What about the "Old" ECG?
In my opinion — the "old" ECG (that I've labeled ECG #2 in Figure-1) — does not provide an adequate tracing for us to compare with today's initial ECG:
  • We are not told when, or under what circumstances ECG #2 was recorded. We know that today's patient has had prior inferior OMI with stenting of his proximal RCA ~3 years earlier. The relatively wide Q wave (qRS complex) in lead aVF of ECG #2, in association with deep (with respect to QRS amplitude) symmetric T wave inversion in leads III and aVF suggest that this "old" ECG may have represented reperfusion if it was obtained soon after the prior inferior OMI. Doubtless that more than a single ECG would have been obtained during that admission — without us knowing what the ultimate "stable" ECG pattern of this patient's "baseline" really is.
  • The shape and relative size of ST-T wave changes in the inferior leads is quite different between ECG #1 and ECG #2 (I thought depth of the T wave inversion in lead III to be clearly disproportionate given its equal amplitude to the S wave in this lead).

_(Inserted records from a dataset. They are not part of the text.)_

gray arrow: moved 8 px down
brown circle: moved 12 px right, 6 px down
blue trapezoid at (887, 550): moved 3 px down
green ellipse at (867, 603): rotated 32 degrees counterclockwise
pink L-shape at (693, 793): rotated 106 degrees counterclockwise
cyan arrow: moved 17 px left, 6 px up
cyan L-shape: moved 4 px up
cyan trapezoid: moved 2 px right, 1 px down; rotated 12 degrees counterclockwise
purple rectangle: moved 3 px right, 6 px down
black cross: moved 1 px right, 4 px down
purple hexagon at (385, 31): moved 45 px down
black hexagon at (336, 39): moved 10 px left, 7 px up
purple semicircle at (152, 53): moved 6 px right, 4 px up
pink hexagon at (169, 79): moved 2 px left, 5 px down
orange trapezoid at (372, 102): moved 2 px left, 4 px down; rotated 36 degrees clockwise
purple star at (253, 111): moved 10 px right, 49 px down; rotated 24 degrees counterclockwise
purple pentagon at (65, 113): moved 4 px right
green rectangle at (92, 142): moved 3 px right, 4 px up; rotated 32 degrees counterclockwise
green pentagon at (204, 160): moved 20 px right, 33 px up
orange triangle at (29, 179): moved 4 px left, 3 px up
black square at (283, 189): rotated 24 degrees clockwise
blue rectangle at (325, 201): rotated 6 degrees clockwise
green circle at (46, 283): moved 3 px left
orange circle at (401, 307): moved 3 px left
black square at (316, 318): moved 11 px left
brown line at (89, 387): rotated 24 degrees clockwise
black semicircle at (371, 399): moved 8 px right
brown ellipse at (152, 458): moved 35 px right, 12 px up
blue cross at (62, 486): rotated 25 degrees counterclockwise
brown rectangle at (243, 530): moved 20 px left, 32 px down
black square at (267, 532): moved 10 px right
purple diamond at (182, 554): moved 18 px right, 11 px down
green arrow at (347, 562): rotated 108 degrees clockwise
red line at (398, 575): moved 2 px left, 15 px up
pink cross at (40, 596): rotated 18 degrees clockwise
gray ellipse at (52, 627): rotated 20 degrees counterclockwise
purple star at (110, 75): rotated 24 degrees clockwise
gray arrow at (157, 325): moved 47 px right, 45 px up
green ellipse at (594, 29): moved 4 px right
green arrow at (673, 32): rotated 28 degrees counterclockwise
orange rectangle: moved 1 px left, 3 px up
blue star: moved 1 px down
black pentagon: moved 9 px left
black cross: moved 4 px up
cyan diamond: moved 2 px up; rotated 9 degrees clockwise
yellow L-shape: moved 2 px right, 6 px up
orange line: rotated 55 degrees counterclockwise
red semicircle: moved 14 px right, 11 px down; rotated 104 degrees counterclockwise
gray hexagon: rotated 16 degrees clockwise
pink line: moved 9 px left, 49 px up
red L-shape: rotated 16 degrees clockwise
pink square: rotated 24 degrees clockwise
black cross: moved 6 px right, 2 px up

  • BOTTOM Line: For prior tracings to be a valid source for comparison with a current tracing — we need to indicate clinical circumstances at the time the prior ECG was recorded (and ideally indicate if we know what the patient's true "baseline" ECG looks like).

  • P.S.: Given the concerns I raise above about the initial ECG in today's case — I would have expected at least several serial ECGs to be done — which had this been accomplished, could have prompted diagnostic (and therapeutic) cardiac cath much sooner than actually occurred.